It looks like Droop's' had a side entrance to the building instead of a sidewalk elevator. There are at least two boxes are at the doorway, and possibly the man is holding a cart handle. The raised door is an intriguing building feature. That's a very nice looking Ford Model T in front of the building.
In an interesting bit of self promotion he has an advertisement for the Hamburg - American Line of steamships, for which he was an agent, above the windows on the left hand side of the photo. Buy a cruise get 1/2 off a Victrola?
Grates in the gauge of trolley tracks? Anyone know?
[As noted in this comment, for access to the electrical conduit under the center slot that powered the trolleys. -tterrace]
Looks like Droop's just got a train car load of upright Victrolas. Those crates had a distinctive tree-stand top to keep the freight crew from shipping these pricey new instruments upside down. Victor packed their machines very well, usually bolted into their crates. Even the shipping crates were well built, as evidenced by the slacker sitting on top of them. Can't tell if these are being unpacked on the street and then moved indoors, or if they had a sidewalk-access elevator that let them into basement storage one by one, still crated. I believe this was located at the corner of 13th and G Streets NW, which has all changed totally in the intervening years.
but they retained that entrance facing the center of the intersection at G ST & 13 ST NW.
Has nearly everyone's attention. Do I hear hundred-year-old wolf whistles?
As someone who once entertained the foolish ambition of life as a professional musician, I greatly miss the sights, aromas, and sounds of an old fashioned music store: the gleaming and sometimes exotic instruments on display (double-belled euphonium or bass clarinet, anyone?), the scent of rosin, valve oil, and polished hardwoods, the passing virtuoso trying out a piano's action or a couple in a booth exchanging moon-eyed glances as they audition a new release.
Oh, well, I suppose a few Hong Kong roués feel the same way about the demise of the opium den!
From what I see here Droop's business was mainly musical instruments and sheet music.

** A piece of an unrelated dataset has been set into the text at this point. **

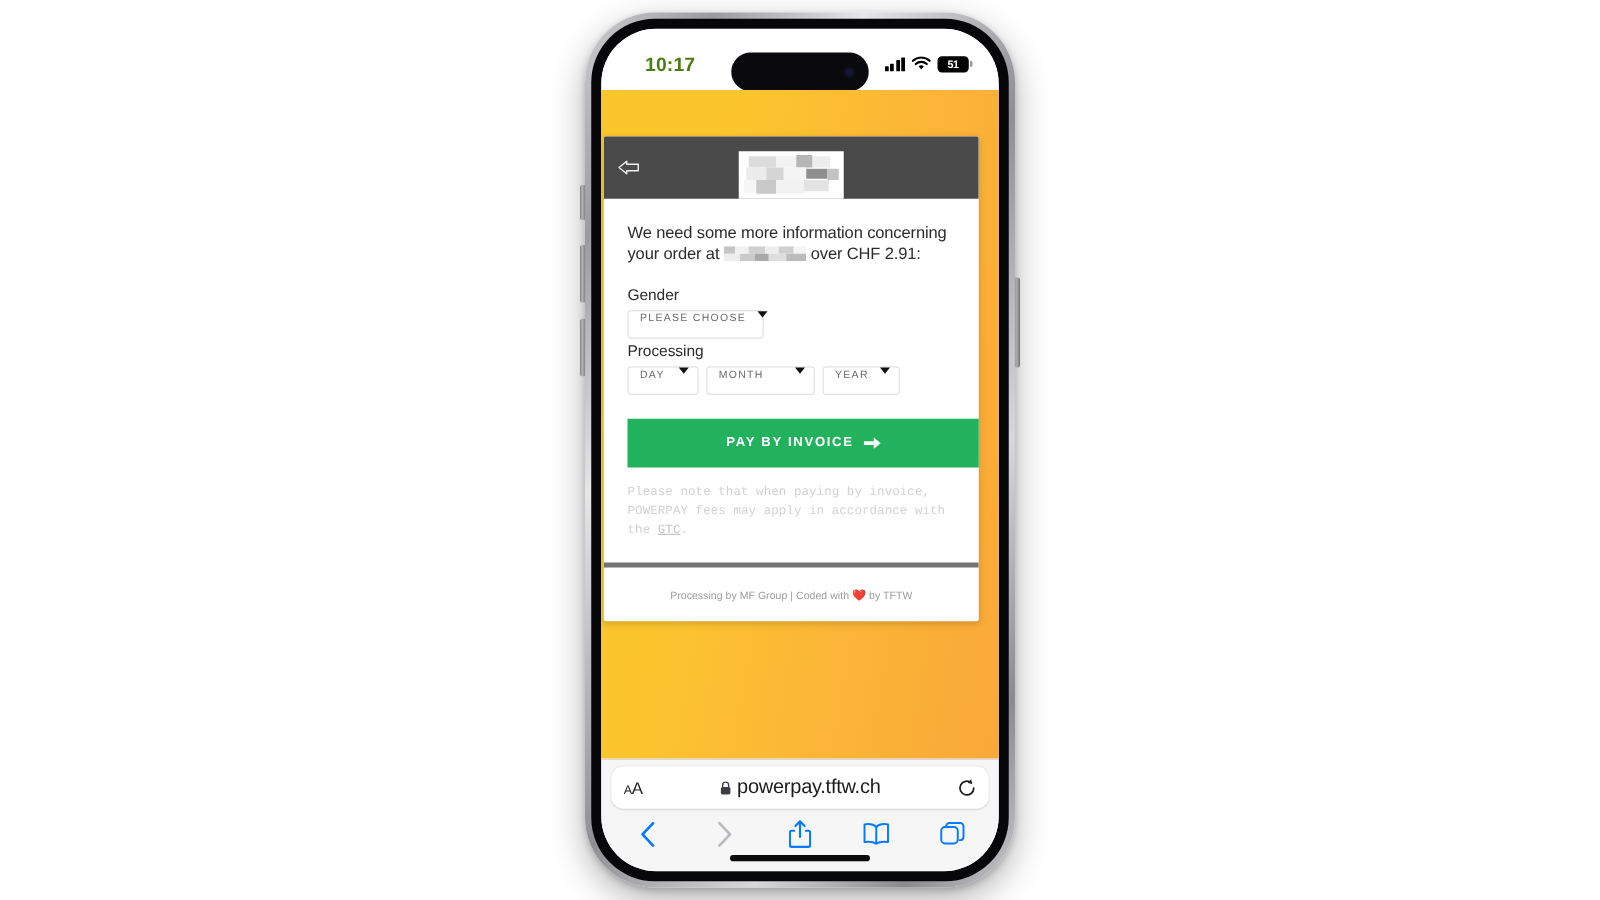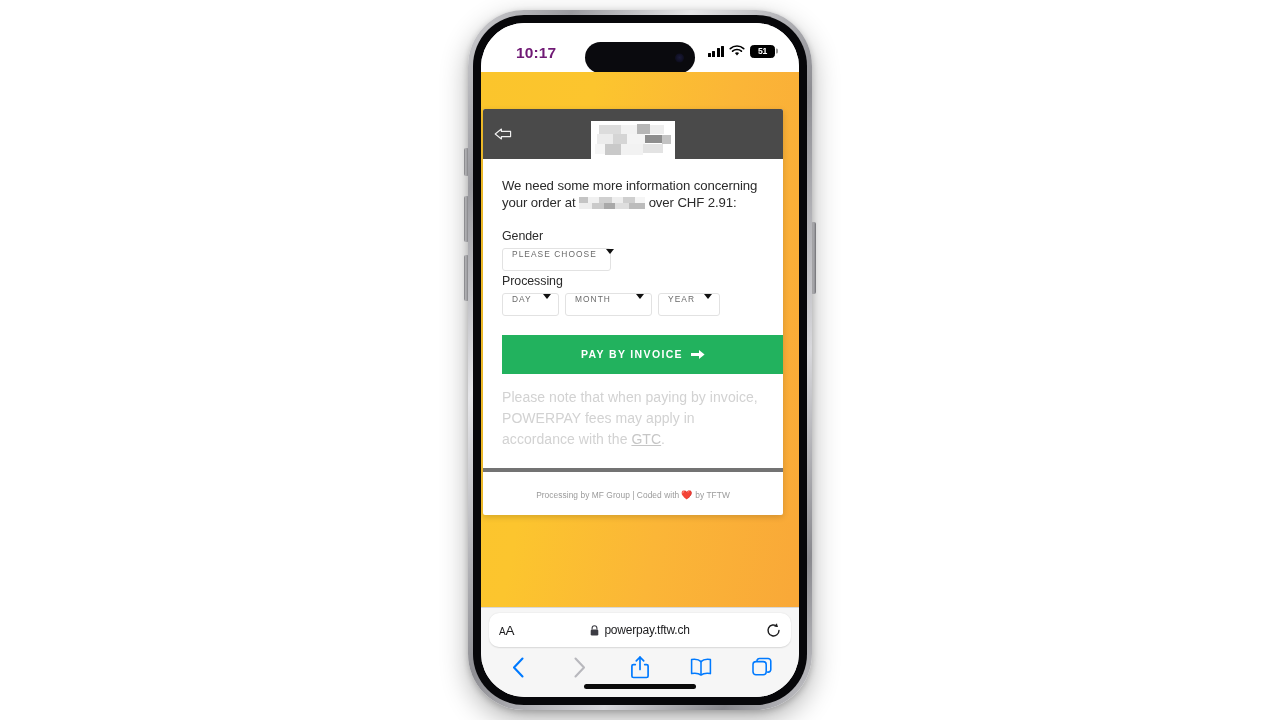"10:17" #status-time { color: #701a75 -> #4d7c0f }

The Victrola (talking machines, as the shippers listed them on their bills of lading) gave them extra income and customers. The other shot in the arm were the phonograph records that brought the customer back in the store more often. Soon to come, would be radio receivers and their assorted accessories like headphones, external speakers and those milk bottle sized vacuum tubes.
Anyone want to wager whether the "drooping" sign was intentional? hehe
Victrolas may be a part of history, but the Steinway piano brand that's also advertised on the truck is still going very strong a century later.
It's already half past noon and they have to deliver all these pianos today.